Consider a wood log floating on the surface of the water. When it is pushed downward and allowed to bob up and down, it oscillates about its mean position. Over time, the dissipative force reduces the amplitude of oscillation, and it can be described by the equation of damped harmonic motion.

On solving, if the imaginary part is non-zero, the general solution for the differential equation relative to the position and the angular frequency within the time-dependent exponential decay envelope is obtained.

Depending on the angular frequency, the system exhibits different types of damping conditions. When the damping force is low, the angular frequency resembles the natural frequency. Therefore, in underdamped conditions, the system oscillates with decaying amplitude after making some possible cycles.

In critical damping conditions, the damping and restoring forces are equal, and the angular frequency becomes zero, making the system oscillations fade out exponentially.

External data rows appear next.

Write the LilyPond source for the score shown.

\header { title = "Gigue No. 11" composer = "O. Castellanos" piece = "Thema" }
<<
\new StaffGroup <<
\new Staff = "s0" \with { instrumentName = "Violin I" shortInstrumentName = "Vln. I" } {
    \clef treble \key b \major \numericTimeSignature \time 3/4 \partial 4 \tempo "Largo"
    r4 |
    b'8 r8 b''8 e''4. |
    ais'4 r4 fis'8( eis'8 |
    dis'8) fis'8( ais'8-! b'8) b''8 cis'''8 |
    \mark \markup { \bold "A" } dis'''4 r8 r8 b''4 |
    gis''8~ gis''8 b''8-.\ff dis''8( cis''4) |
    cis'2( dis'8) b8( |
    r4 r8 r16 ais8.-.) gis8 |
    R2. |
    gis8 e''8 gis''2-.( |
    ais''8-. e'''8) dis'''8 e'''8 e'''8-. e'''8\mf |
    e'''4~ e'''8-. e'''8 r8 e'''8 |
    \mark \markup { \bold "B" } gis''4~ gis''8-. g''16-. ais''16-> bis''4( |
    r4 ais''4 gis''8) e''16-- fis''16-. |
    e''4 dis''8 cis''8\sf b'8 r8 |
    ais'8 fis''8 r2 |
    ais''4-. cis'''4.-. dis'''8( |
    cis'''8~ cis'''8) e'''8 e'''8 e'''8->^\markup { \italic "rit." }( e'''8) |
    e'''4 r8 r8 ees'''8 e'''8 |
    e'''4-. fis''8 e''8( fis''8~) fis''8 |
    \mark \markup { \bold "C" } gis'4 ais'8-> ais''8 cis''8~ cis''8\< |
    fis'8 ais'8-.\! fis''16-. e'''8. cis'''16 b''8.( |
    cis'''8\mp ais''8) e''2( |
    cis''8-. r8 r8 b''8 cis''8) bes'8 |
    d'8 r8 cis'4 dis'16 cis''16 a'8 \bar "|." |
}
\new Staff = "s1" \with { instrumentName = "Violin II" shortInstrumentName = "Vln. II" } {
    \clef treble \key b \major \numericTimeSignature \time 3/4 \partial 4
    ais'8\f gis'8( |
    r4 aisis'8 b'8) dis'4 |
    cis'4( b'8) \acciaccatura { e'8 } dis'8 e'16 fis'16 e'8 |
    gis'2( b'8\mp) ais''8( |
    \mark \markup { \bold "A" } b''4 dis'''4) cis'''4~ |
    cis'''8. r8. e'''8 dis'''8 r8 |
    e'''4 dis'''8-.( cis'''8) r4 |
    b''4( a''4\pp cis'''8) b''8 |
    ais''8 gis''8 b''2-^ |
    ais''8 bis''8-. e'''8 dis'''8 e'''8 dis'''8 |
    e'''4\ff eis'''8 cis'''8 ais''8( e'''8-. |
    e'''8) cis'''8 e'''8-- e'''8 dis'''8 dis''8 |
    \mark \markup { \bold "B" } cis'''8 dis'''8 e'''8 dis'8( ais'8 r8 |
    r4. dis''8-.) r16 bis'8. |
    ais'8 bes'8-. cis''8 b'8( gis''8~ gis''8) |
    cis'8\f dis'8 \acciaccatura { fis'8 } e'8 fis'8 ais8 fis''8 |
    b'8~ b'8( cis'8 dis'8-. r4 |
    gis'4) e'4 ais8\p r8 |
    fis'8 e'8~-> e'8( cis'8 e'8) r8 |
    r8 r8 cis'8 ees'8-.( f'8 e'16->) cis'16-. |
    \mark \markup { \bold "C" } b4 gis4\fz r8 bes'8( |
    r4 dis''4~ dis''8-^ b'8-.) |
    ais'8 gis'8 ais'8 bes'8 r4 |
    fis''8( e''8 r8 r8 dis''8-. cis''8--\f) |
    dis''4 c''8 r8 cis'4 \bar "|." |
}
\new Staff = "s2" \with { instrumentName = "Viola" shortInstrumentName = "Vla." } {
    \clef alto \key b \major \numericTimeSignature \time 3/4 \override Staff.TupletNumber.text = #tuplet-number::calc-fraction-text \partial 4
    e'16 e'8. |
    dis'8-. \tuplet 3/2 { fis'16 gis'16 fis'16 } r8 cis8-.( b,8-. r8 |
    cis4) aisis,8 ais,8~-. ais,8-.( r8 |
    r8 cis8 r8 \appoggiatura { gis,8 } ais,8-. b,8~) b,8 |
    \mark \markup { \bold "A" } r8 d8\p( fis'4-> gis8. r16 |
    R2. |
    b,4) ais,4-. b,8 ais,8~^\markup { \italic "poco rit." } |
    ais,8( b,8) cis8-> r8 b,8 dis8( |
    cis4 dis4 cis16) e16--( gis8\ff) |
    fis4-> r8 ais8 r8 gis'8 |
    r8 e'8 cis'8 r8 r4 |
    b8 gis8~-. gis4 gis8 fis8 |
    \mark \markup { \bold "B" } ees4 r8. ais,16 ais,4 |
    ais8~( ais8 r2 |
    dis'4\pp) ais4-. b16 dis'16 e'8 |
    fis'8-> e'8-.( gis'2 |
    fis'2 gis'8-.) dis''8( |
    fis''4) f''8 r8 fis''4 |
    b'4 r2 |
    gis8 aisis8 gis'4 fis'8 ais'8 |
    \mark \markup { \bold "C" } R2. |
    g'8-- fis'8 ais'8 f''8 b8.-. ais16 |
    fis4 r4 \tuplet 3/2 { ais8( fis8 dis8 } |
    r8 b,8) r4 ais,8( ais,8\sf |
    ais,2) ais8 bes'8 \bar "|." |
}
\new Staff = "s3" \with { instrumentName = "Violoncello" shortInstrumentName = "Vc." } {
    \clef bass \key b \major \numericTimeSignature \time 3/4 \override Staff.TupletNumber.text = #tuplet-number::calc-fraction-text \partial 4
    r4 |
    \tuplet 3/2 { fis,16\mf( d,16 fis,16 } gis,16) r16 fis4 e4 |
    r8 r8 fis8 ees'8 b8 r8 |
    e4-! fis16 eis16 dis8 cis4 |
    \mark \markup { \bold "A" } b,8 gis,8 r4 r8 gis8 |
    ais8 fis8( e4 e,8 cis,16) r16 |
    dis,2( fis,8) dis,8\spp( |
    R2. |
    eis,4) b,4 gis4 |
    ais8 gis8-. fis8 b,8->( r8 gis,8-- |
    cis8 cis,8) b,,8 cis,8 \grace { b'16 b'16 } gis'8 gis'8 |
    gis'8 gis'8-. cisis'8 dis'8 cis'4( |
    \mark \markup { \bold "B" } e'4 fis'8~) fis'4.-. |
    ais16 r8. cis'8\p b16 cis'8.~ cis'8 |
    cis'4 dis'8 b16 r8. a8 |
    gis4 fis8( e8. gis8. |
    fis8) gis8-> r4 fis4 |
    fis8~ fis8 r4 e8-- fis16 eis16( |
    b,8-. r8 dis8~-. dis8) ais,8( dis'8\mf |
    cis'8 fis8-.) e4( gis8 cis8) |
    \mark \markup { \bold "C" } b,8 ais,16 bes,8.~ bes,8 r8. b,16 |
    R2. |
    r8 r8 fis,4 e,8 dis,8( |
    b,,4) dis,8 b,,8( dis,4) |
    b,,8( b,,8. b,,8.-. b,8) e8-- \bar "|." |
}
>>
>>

On the other hand, in overdamped conditions, the damping force is relatively large, which makes the system slowly reach equilibrium.

## Types of Damping

If the amount of damping in a system is gradually increased, the period and frequency start to become affected because damping opposes, and hence slows, the back and forth motion (the net force is smaller in both directions). If there is a very large amount of damping, the system does not even oscillate; instead, it slowly moves toward equilibrium. In brief, an overdamped system moves slowly towards equilibrium, whereas an underdamped system moves quickly to equilibrium but will oscillate about the equilibrium point as it does so. In contrast, a critically damped system moves as quickly as possible towards equilibrium without oscillating about the equilibrium point.

Generally, critical damping is often desired because such a system not only returns to equilibrium rapidly, but remains at equilibrium too. In addition, a constant force applied to a critically damped system moves the system to a new equilibrium position in the shortest time possible, without overshooting or oscillating about the new position. For example, when a person stands on a bathroom scale that has a needle gauge, the needle moves to its equilibrium position without oscillating. It would be quite inconvenient if the needle oscillated about the new equilibrium position for a long time before settling. Damping forces can vary greatly in character. Friction, for example, is sometimes independent of velocity. However, many damping forces depend on velocity—sometimes in complex ways and sometimes simply being proportional to velocity.